For the last 27 years, Pastor Bob Hake’s diverse congregation at Orangewood Church of the Nazarene has ministered to one of Phoenix’s most underserved communities. There, he applies a holistic approach to lifting up his hundreds of followers, including immigration services. Certified by the Bureau of Immigration Appeals, the church team advocates for immigrants “as they try to walk that brutal pathway towards citizenship, helping to make sure that they don’t get taken advantage of along the way.”
Not every pastor would get quite so involved, but that’s a trademark of Hake’s fierce dedication to his community. He views current U.S. policy on immigration as overly complex. “I’ve tried to read through the applications, and I’m an intelligent, educated man who is 53 years old,” he says. “Most of this stuff I can’t even understand. It’s really a completely broken system in so many ways. It’s so frustrating. We have two signs on our borders: one says welcome, come to work and the other says keep out.”
For Hake, treating immigrants well is about basic human decency as much as it is about faith. “You cannot deny the fact that God has a heart for the immigrant, for the alien,” he says. “We’re commanded in scripture to give special focus and care to the alien or immigrant among us. Some could say, well that’s an old testament principle, but Jesus himself was an illegal alien, he was an immigrant. So it cannot be denied. There’s just no possible way that a person could call themselves a follower of Jesus and turn their back on an immigrant or on a broken immigration system that absolutely demands reform. Every day that we kick the can down the road, there are families that remain at risk.”
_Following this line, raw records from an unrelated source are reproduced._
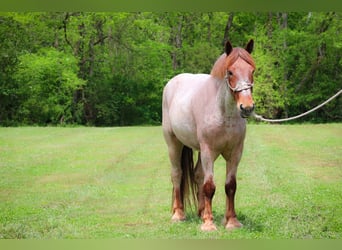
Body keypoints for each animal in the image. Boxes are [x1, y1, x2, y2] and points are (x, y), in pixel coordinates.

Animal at [162, 39, 255, 232]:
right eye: (230, 72)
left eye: (252, 71)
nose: (247, 107)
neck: (223, 113)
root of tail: (172, 83)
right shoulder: (208, 152)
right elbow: (209, 186)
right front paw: (209, 224)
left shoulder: (235, 153)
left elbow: (230, 186)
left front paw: (231, 221)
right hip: (174, 144)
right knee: (177, 175)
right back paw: (178, 214)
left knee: (197, 175)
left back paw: (201, 212)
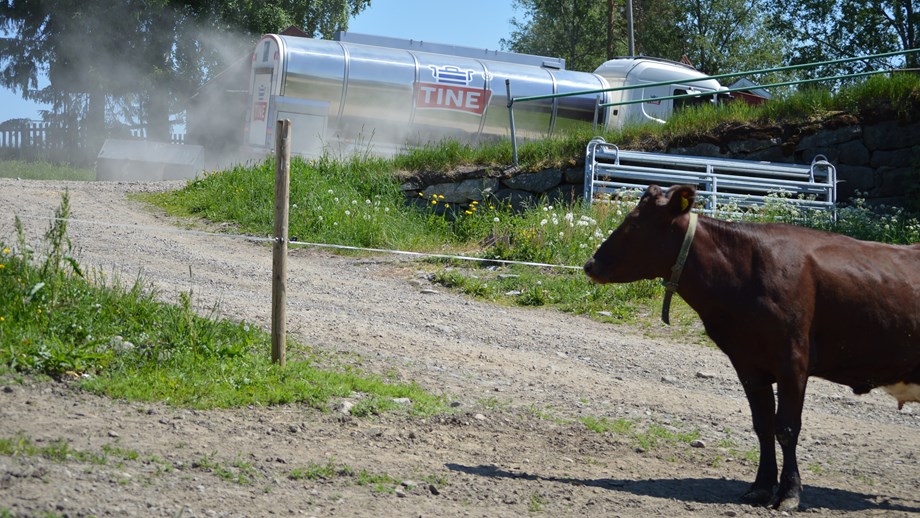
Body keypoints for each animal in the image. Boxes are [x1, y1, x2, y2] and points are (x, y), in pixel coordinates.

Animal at [584, 186, 920, 512]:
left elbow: (786, 428)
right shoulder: (747, 362)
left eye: (634, 224)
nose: (590, 265)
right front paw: (761, 486)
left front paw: (789, 493)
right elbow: (763, 425)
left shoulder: (793, 360)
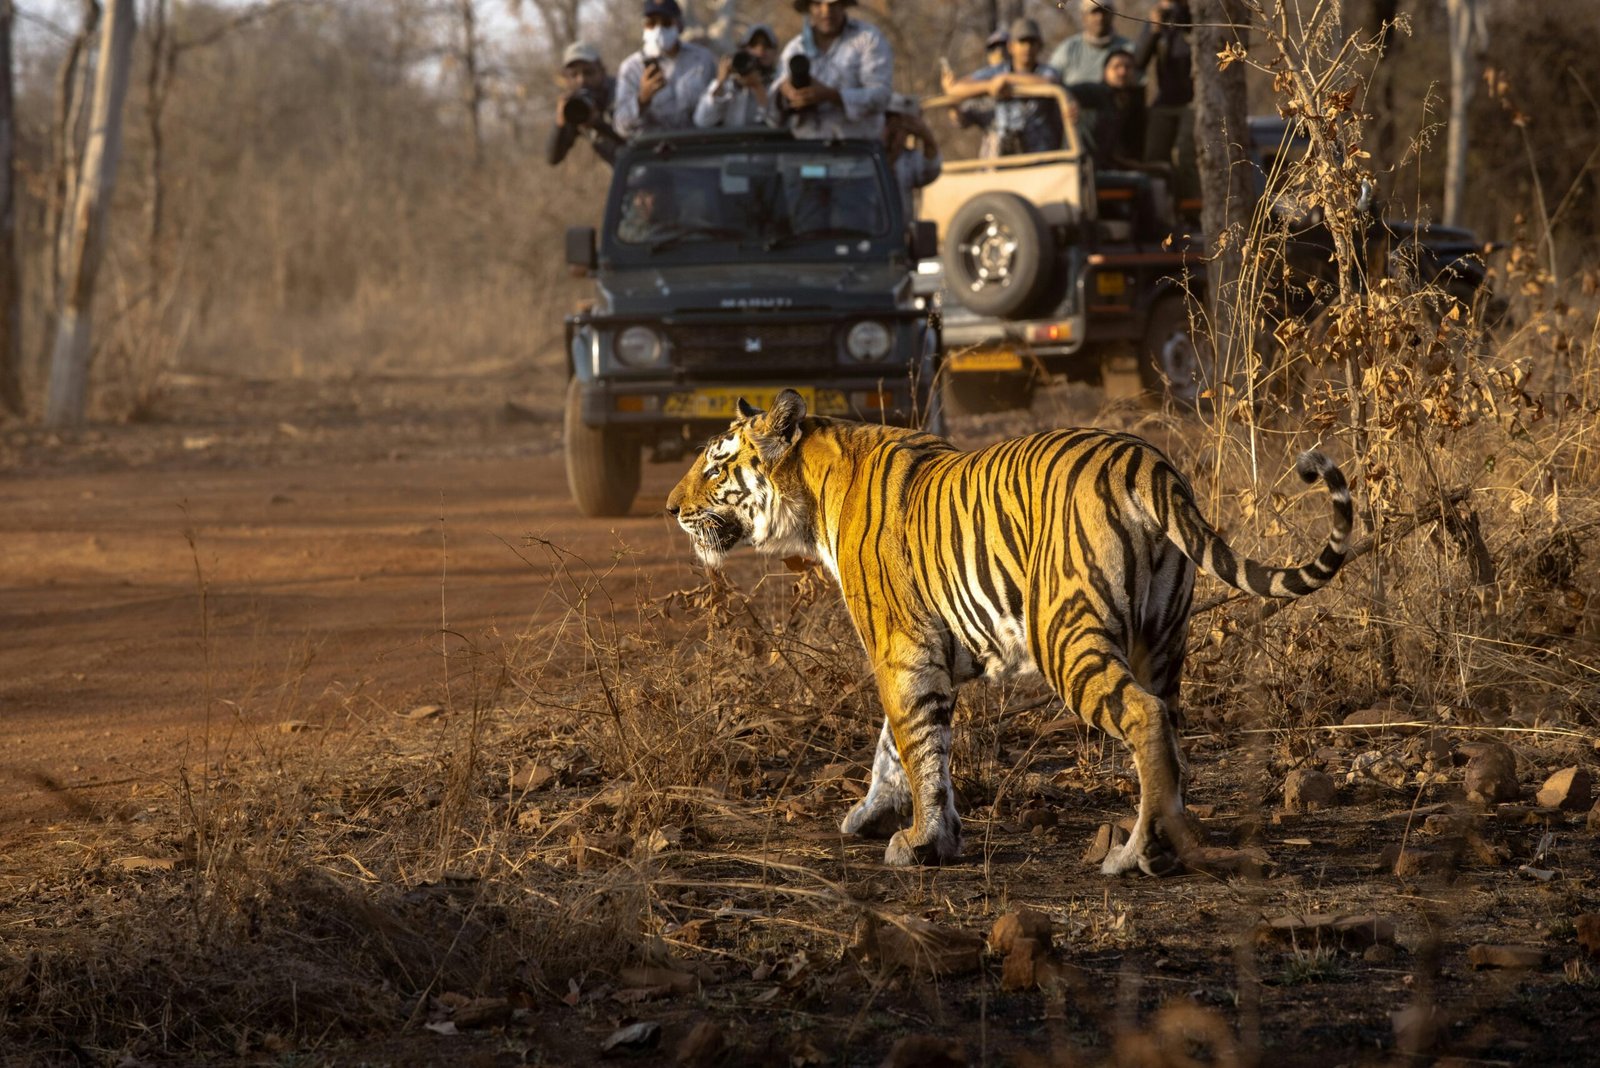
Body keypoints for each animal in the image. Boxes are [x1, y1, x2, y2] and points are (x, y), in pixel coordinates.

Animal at [666, 389, 1352, 875]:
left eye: (716, 466)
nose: (671, 508)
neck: (811, 493)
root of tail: (1148, 461)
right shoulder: (930, 651)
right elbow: (895, 743)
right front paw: (873, 815)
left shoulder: (901, 650)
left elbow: (917, 743)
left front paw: (923, 841)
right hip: (1163, 638)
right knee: (1170, 727)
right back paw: (1165, 841)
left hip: (1064, 635)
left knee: (1144, 717)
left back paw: (1137, 855)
It’s really a completely broken system in so many ways. It’s so frustrating. We have two signs on our borders: one says welcome, come to work and the other says keep out.
The idea that some people see immigrants as leaches, irks Hake to no end. “They’re not taking, taking, taking, taking,” he says. “In fact, we know they’re not even eligible to take. People born and raised in the United States who are American citizens are more a drain on the system, so to speak, then our undocumented friends.” Hake says that the many immigrants who attend his church and live in his city “have become contributing members of this community,” he explains. “They pay taxes, they’re trustworthy, they’re wonderful people, they’re very quiet people. They just kind of live in the shadows and do their thing, not creating any problems. But they’re making a contribution to the neighborhood and to the community in which they live. They would be able to contribute even more if they were allowed to do so as citizens, I’m convinced of that.”
Hake has brought his concerns to elected officials in Arizona, repeatedly meeting with Congressman Trent Franks. “I told him, I want to invite you to my campus, I want to invite you to come and sit, I want you to hear the stories, meet the people, rub shoulders, with these wonderful people,” he says. That’s in service to the idea of having immigrants become full-fledged human beings to politicians, instead of just talking points of statistics. “If we could get the members of Congress up off their butts, out of the Hill, down into the real world and the streets where things are happening, and let them hang out with us for 24 hours in the places that we serve and meet these people, then I guarantee that many of them would have a different perspective,” Hake says. “They would get lit up with passion to fix the problem because they would see the struggle and the real people.”